The federal government has been paying hundreds of millions of dollars to the dead for years. Surprised? Probably not.
Americans are simply numb to bureaucratic bungling in a government that’s become so enormous that the right hand doesn’t even know the left hand exists.
Yet, the extent of payments by the U.S. government to the dead is worse than most imagined.
In the past few years, according to Washington Post reporter David Fahrenthold, Social Security paid $133 million to beneficiaries who were deceased. The federal employee retirement system paid more than $400 million to retirees who had died.
It would seem, given the enormous amount of money at stake, more would have been done in the past to curb these mistakes, particularly because in many of the instances, the checks are being cashed and spent — and it’s clear the dead aren’t doing it.
Fahrenthold wrote a detailed, agency-by-agency look at the various problems that result in checks being issued to the departed. He concedes the task of tracking the deaths of 2.5 million people every year in a country of more than 300 million is overwhelming. The vast majority of those deaths are tracked and the payments stopped.
While honest mistakes are made and glitches occur, many of these payments to the dead are thefts.

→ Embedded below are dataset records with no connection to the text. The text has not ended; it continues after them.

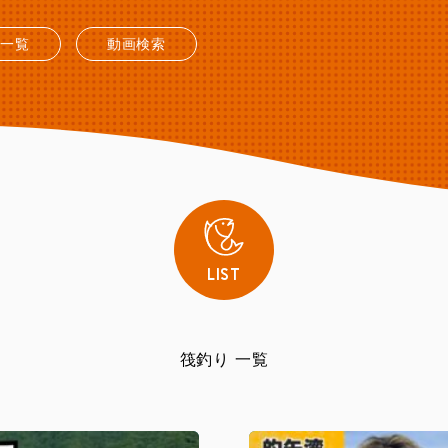
送一覧
動画検索
LIST
筏釣り 一覧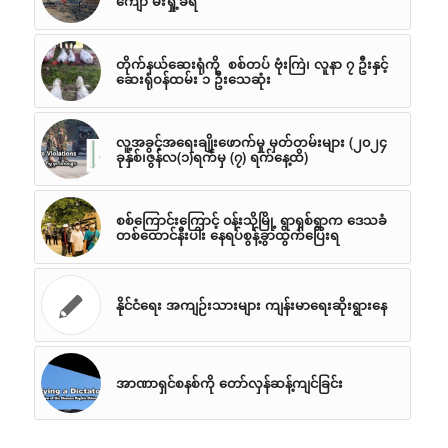
ကျော် မီးရှို့ခံရ
တိုက်နယ်ဆေးရုံကို စစ်တပ် ဗုံးကြဲ၊ လူနာ ၇ ဦးနှင့်
ဆေးရုံဝန်ထမ်း ၁ ဦးသေဆုံး
လူ့အခွင့်အရေးချိုးဖောက်မှု မှတ်တမ်းများ (၂၀၂၄
ခုနှစ်၊ဇွန်လ(၁)ရက်မှ (၇) ရက်နေ့ထိ)
စစ်ကြောင်းကြောင့် ၀န်းသိုမြို့ ရွာရှစ်ရွာက ဒေသခံ
တစ်ထောင်နီးပါး နေရပ်စွန့်ခွာထွက်ပြေးရ
နိုင်ငံရေး အကျဉ်းသားများ ကျန်းမာရေးဆိုးရွားနေ
အာဏာရှင်စနစ်ကို တော်လှန်ဆန့်ကျင်ခြင်း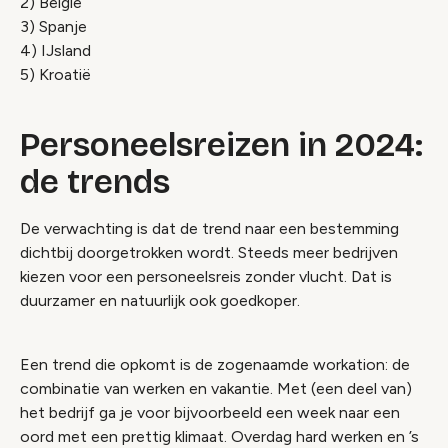
2) België
3) Spanje
4) IJsland
5) Kroatië
Personeelsreizen in 2024:
de trends
De verwachting is dat de trend naar een bestemming
dichtbij doorgetrokken wordt. Steeds meer bedrijven
kiezen voor een personeelsreis zonder vlucht. Dat is
duurzamer en natuurlijk ook goedkoper.
Een trend die opkomt is de zogenaamde workation: de
combinatie van werken en vakantie. Met (een deel van)
het bedrijf ga je voor bijvoorbeeld een week naar een
oord met een prettig klimaat. Overdag hard werken en ’s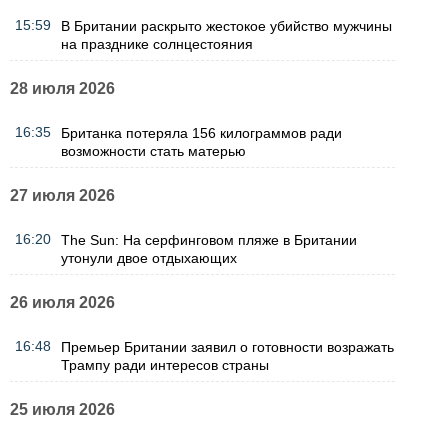
15:59
В Британии раскрыто жестокое убийство мужчины
на празднике солнцестояния
28 июля 2026
16:35
Британка потеряла 156 килограммов ради
возможности стать матерью
27 июля 2026
16:20
The Sun: На серфинговом пляже в Британии
утонули двое отдыхающих
26 июля 2026
16:48
Премьер Британии заявил о готовности возражать
Трампу ради интересов страны
25 июля 2026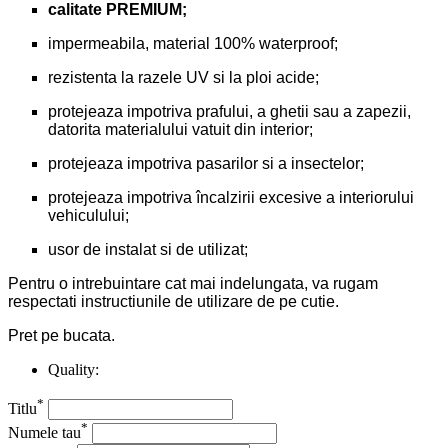
calitate PREMIUM;
impermeabila, material 100% waterproof;
rezistenta la razele UV si la ploi acide;
protejeaza impotriva prafului, a ghetii sau a zapezii,
datorita materialului vatuit din interior;
protejeaza impotriva pasarilor si a insectelor;
protejeaza impotriva încalzirii excesive a interiorului
vehiculului;
usor de instalat si de utilizat;
Pentru o intrebuintare cat mai indelungata, va rugam
respectati instructiunile de utilizare de pe cutie.
Pret pe bucata.
Quality:
*
Titlu
*
Numele tau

The mistakes and glitches can be corrected and eventually eliminated (or, at least, reduced). Stopping fraud is a tougher task.
In 1995, Fahrenthold reported, the government sent a letter to a federal retiree named Silas McHenry Sr. It came back signed — by Silas McHenry Jr. assuring the government his father was alive but afflicted by Alzheimer’s disease. But McHenry Jr. was collecting his dad’s check 12 years before the first letter and continued until 2006 when he was caught by a fraud inspector and later sentenced to more than three years in prison.
In recent years — about the time the national economy came off the rails — the government has taken a more aggressive stand to reduce payments to the dead. It’s working. The Office of Personnel Management’s Inspector General reported that $120 million was paid to dead retirees in 2011 but that number dropped to $86 million last year. And about 75 percent of the money that was paid out is eventually recovered.
That’s a good start. The amount of money being stolen, at least in relation to the federal budget, isn’t much. Nevertheless, the millions of dollars lost — particularly when much of it’s stolen — should not be tolerated.